Tratto da Angela Frulli Antiocchieno, Mestieri da donna. Le italiane al lavoro tra ‘800 e ‘900, Venezia, 2002.
Le filande erano opifici importanti in cui i bozzoli del baco da seta venivano trasformati in matassa di seta. Gli stabilimenti erano collocati in vari comuni settentrionali. Le filande rappresentavano l’unica possibile realtà occupazionale per molte donne ed in esse trovavano lavoro, di regola, anche bambine di circa dodici anni. Le operaie di una filanda dette filandale avevano compiti diversi ed erano, pertanto, suddivise in tre categorie: batusèti, tacarèni, filèri.
Le prime erano bambine inesperte, al primo lavoro, che avevano il compito di immergere i bozzoli in vasche piene di acqua bollente e, con l’ausilio di una piccola spazzola, trovare il filo iniziale del bozzolo, per poi darlo alle filèri. Queste dovevano inserire i numerosi fili di seta nelle filiere, sorvegliando che tutto procedesse nel migliore dei modi. Le filèri erano poi aiutate dalle tacarèni, che avevano il compito più arduo, cioè quello di riannodare i capi in fretta e con mani esperte quando, durante il passaggio nelle filiere, i fili si rompevano.
Se il lavoro riusciva male, si applicava una sospensione che andava da due, a tre a otto giorni, a seconda della gravità del danno. Si trattava di una punizione molto dura per le povere operaie, specialmente per le madri che avevano una famiglia da mantenere o da aiutare. II salario oscillava da 45 a 90 centesimi al giorno, a seconda dell’abilità e dell’anzianità delle operaie; per le aiutanti invece, era di 40-45 centesimi; le bambine con meno di dodici anni prendevano 20 centesimi e lavoravano solo mezza giornata. Queste ultime, durante i rari controlli da parte delle autorità competenti, venivano nascoste e minacciate di licenziamento in caso di lamentela.
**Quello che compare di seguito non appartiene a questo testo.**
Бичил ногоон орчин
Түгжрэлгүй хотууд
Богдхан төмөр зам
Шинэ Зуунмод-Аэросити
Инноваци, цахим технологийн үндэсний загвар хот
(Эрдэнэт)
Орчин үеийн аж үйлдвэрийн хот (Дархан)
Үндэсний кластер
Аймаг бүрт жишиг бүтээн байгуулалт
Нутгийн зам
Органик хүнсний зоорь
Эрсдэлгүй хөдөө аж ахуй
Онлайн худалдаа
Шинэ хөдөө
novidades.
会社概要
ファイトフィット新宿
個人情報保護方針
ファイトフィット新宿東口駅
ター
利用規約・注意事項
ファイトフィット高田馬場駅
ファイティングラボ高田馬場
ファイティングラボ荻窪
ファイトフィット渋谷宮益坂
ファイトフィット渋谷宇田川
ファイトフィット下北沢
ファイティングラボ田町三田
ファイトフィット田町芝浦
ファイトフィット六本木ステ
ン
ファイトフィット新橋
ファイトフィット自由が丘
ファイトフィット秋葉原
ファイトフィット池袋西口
Poiché il lavoro in filanda poteva essere svolto da individui senza alcuna preparazione, i proprietari delle filande trovavano facilmente personale da inserire, e la sostituzione di un operaio poteva avvenire, senza particolari difficoltà. Per le filandale, pertanto, il pericolo di perdere il posto era alto e reale, l’instabilità era una situazione sentita, che poteva comportare il venir meno di un salario già misero, ma da cui dipendeva la sussistenza di alcune famiglie.
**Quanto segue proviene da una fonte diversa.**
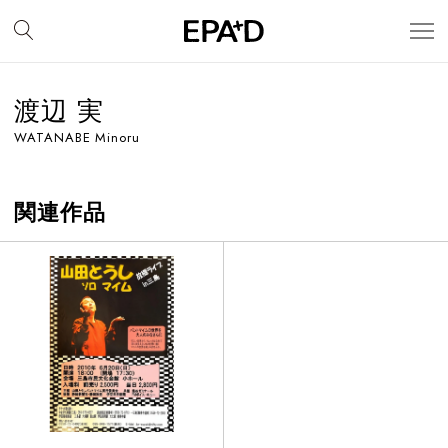
渡辺 実
WATANABE Minoru
関連作品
Le condizioni lavorative si caratterizzavano, oltre che per i bassi salari, per una situazione igienica scadente e per estenuanti orari di lavoro: tutti gli operai addetti alla torcitura della seta, di qualunque età e sesso, lavoravano quasi sempre nei mesi di giugno, luglio, agosto, settembre e molti anche in ottobre, mentre le ore di lavoro variavano, a seconda dei mesi e della richiesta di seta, dalle 11 alle 14 ore e mezza al giorno. Le operaie erano costrette a lavorare in un ambiente afoso, a circa 50 gradi di temperatura. L’aria era carica di un vapore nauseabondo, che tendeva a trasformare l’ambiente in una sorta di stufa permanente; le finestre dovevano rimanere chiuse, per evitare che l’aria spostasse il filo di seta negli aspi e per mantenere un’umidità costante, necessaria a filare la seta. L’ambiente risultava, quindi, costantemente immerso in una nebbia calda, certamente non benefica per la salute delle lavoratrici.
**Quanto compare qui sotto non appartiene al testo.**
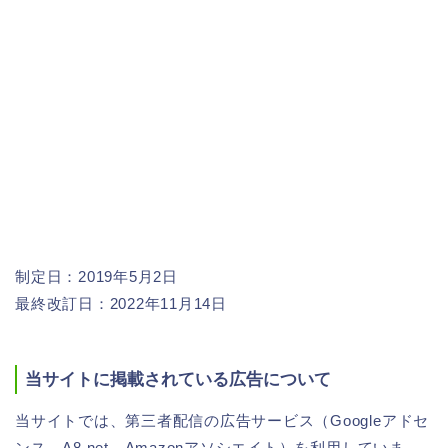
制定日：2019年5月2日
最終改訂日：2022年11月14日
当サイトに掲載されている広告について
当サイトでは、第三者配信の広告サービス（Googleアドセ
ンス、A8.net、Amazonアソシエイト）を利用していま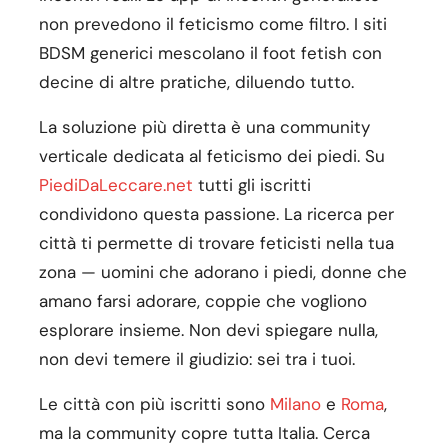
non prevedono il feticismo come filtro. I siti
BDSM generici mescolano il foot fetish con
decine di altre pratiche, diluendo tutto.
La soluzione più diretta è una community
verticale dedicata al feticismo dei piedi. Su
PiediDaLeccare.net
tutti gli iscritti
condividono questa passione. La ricerca per
città ti permette di trovare feticisti nella tua
zona — uomini che adorano i piedi, donne che
amano farsi adorare, coppie che vogliono
esplorare insieme. Non devi spiegare nulla,
non devi temere il giudizio: sei tra i tuoi.
Le città con più iscritti sono
Milano
e
Roma
,
ma la community copre tutta Italia. Cerca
Da una lettera al Prefetto di Meldola del Settembre 1893 si legge che le donne della zona:
“si occupano esclusivamente nell’industria della trattura e filatura della seta. Da tale lavoro le famiglie operaie nostre traggono sufficiente vantaggio economico, ma purtroppo le condizioni in cui si compie, influisce ad alterare lo stato di salute delle nostre classi povere. L’eccessivo calore, l’atmosfera sempre umida, il dovere esercitare le mani sempre nell’acqua quasi bollente, l’immobilità per 12 ore, sono tutte cause, onde abbiasi a danneggiare la salute di quelle operaie e più ancora quella dei loro nati giacché molte di esse seguitano a lavorare fino a che giungono agli ultimi giorni di gestazione.
Da una relazione presentata all’Esposizione Internazionale Operaia di Milano nel 1894, si legge di una indagine svolta a Cremona da parte della Camera del Lavoro della città sulle condizioni igienico sanitarie delle filande. In essa venne evidenziato come l’ambiente malsano ed il genere di lavoro, l’assenza di precauzioni igieniche, i contatti tra individui ammalati ai primi stadi ed individui con organismi debilitati ed esauriti per cattiva alimentazione, favorivano il contagio e la diffusione di malattie quali la tubercolosi. Lo sfruttamento di questa mano d’opera era, inoltre, facilitato dalla scarsa organizzazione sindacale a tutela del lavoro femminile.